Notice that $$f(0)=64>0.$$
Let's find $x>0$ such that $f(x)=0$.
$$0=64-81x^2$$
$$81x^2=64$$
Hence, it is nonnegative from $0$ to $\frac89$.
$$x=\sqrt{\frac{64}{81}}=\frac89$$
Can you compute the integral now?
Remark: If you are given an empty region, the area would be $0$. However, it is not the case for this question.
On
$64-81x^2 = 8^2-(9x)^2=0 \iff x = \frac89$ since $x \ge 0$ in $D$.
$$\begin{aligned} A(D) &= \int_0^{8/9} (64-81x^2) dx \\ &= [64x - 27x^3]_0^{8/9} \\ &= 64 \cdot \frac89 - 27\left(\frac89\right)^3 \\ &= \frac{512}{9} - 27 \cdot \frac{512}{729} \\ &= \frac{1024}{27} \end{aligned}$$
On
A bit of coordinate geometry.
$x\ge 0$, $y\ge 0$ implies
we are looking at the $1$st quadrant only.
Consider the parabola:
$y = 64 - 81x^2$,
vertex $(0,64)$ , opening downward .
Summing up :
You want to find the area bounded by $X-,Y-$axes, and by $y = 64-81x^2.$
Set $y=0$ to find the point if intersection with the $X-$axis.
$64-81x^2=0; $
$x_1=\sqrt{\dfrac{64}{81}}=8/9.$
(Since we are confined to the $1$st quadrant only the positive root is of interest.)

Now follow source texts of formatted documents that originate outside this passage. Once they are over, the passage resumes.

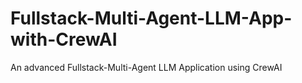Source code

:# Fullstack-Multi-Agent-LLM-App-with-CrewAI
An advanced Fullstack-Multi-Agent LLM Application using CrewAI
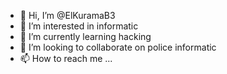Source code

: - 👋 Hi, I’m @ElKuramaB3
- 👀 I’m interested in informatic
- 🌱 I’m currently learning hacking
- 💞️ I’m looking to collaborate on police informatic
- 📫 How to reach me ...

<!---
ElKuramaB3/ElKuramaB3 is a ✨ special ✨ repository because its `README.md` (this file) appears on your GitHub profile.
You can click the Preview link to take a look at your changes.
--->
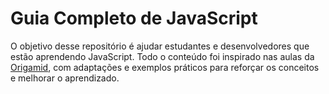 # Guia Completo de JavaScript

O objetivo desse repositório é ajudar estudantes e desenvolvedores que estão aprendendo JavaScript. Todo o conteúdo foi inspirado nas aulas da [Origamid](https://www.origamid.com), com adaptações e exemplos práticos para reforçar os conceitos e melhorar o aprendizado.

The area: $A = \displaystyle \int_{0}^{8/9}(64-81x^2)dx.$
Remains to carry out the integration.
Not "always". To have $y\geq0$, you need $64-81x^2\geq0$, that is $$ x^2\leq\frac{64}{81}, $$ which means that $x\leq 8/9$. So your area is $$ \int_0^{8/9}(64-81x^2)\,dx=\frac{64\times 8}9-\frac{81\times(8/9)^3}{3} =64\times8\left(\frac19-\frac1{27}\right)=\frac{1024}{27}. $$
By the way, this has nothing to do with improper integrals.